Liewald et al. reported that in patients after R1 resection, reoperation might improve survival in Stage I (64 vs 21 months) and Stage II (38 vs 12 months) disease [3]. Snijder et al. reported 28 patients with Stage I NSCLC and microscopic residual tumor at the bronchial margin [4]. The 5-year survival rate of the patients who underwent reoperation was 40% as compared with 27% in patients that did not. Therefore, reoperation in patients with Stage I and II NSCLC and R1 resection of the bronchial resection margin is recommended [1,3-5]. Similarly, postoperative radiotherapy (PORT) is often given in clinical practice if microscopic residual tumor is present at the resection margin, based on the results of several retrospective studies showing a reduction in the local recurrence rates [6-8]. However, the value of PORT is controversial and some studies have reported high local recurrence rates following PORT in this specific population [4,9]. Thus, the NCCN panel indicated that CRT is an alternative strategy for Stage II or III disease with bronchial positive margins [1].

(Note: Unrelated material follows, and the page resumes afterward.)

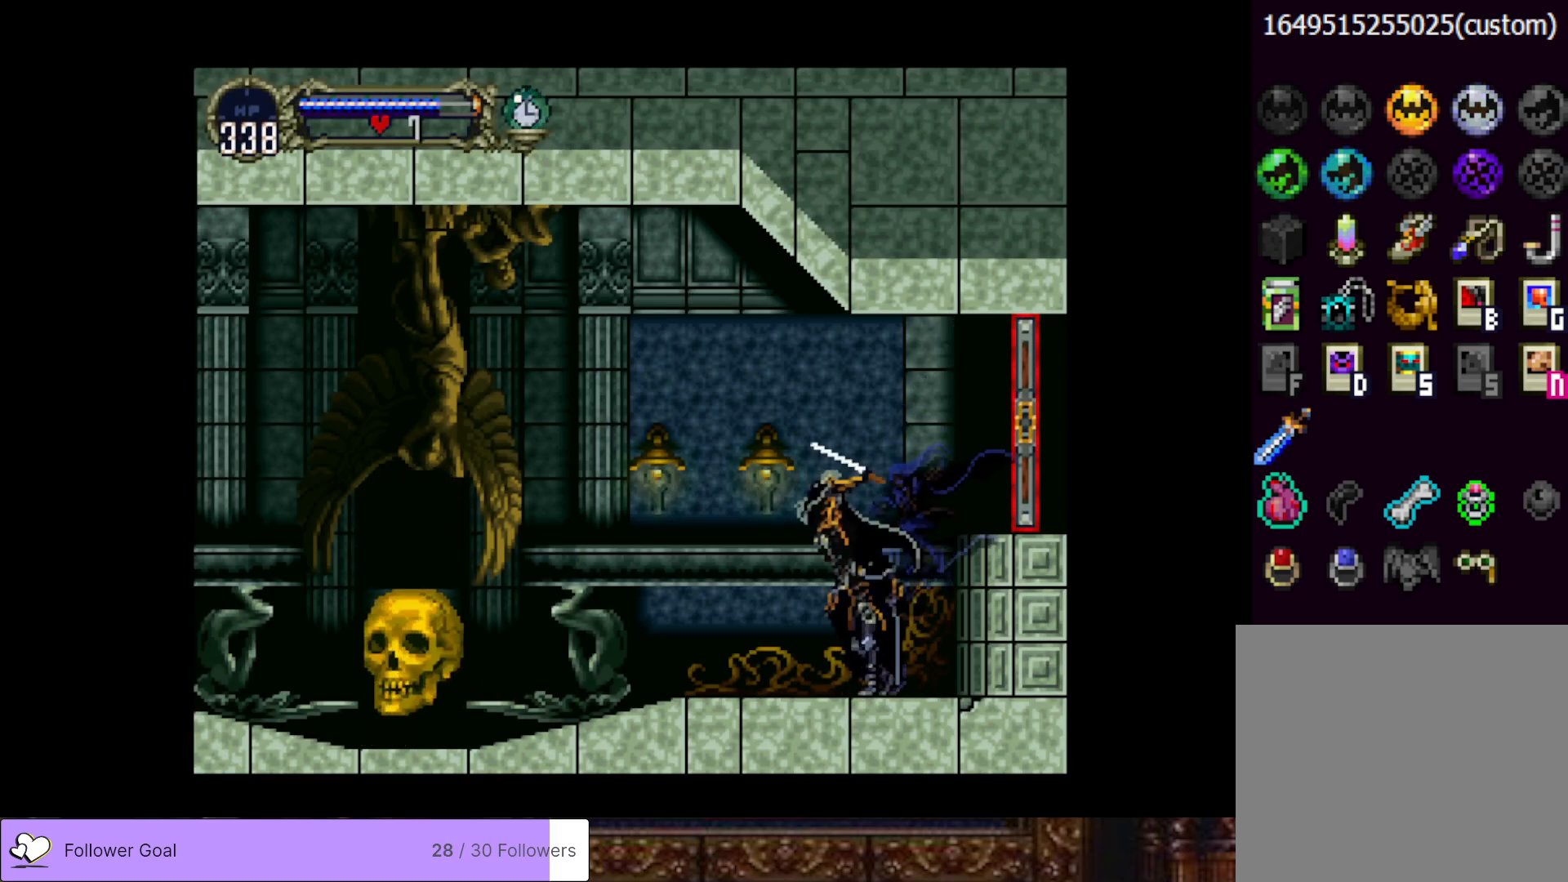
{"buttons": ["CIRCLE", "TRIANGLE", "DPAD_RIGHT"], "right_stick": "center", "events": [[34, "CROSS", "up"], [50, "SQUARE", "up"], [401, "DPAD_LEFT", "up"], [417, "DPAD_RIGHT", "down"], [451, "CIRCLE", "down"], [501, "TRIANGLE", "down"]]}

In clinical practice, patients with NSCLC after a R1 resection at the bronchial margin may be considered as potentially curable if their performance status is good. Concurrent CRT consisting of cisplatin and etoposide, paclitaxel and cisplatin (TP), and paclitaxel and carboplatin (TC) regimens has been used for salvage and definitive treatment, according to the NCCN guidelines [1].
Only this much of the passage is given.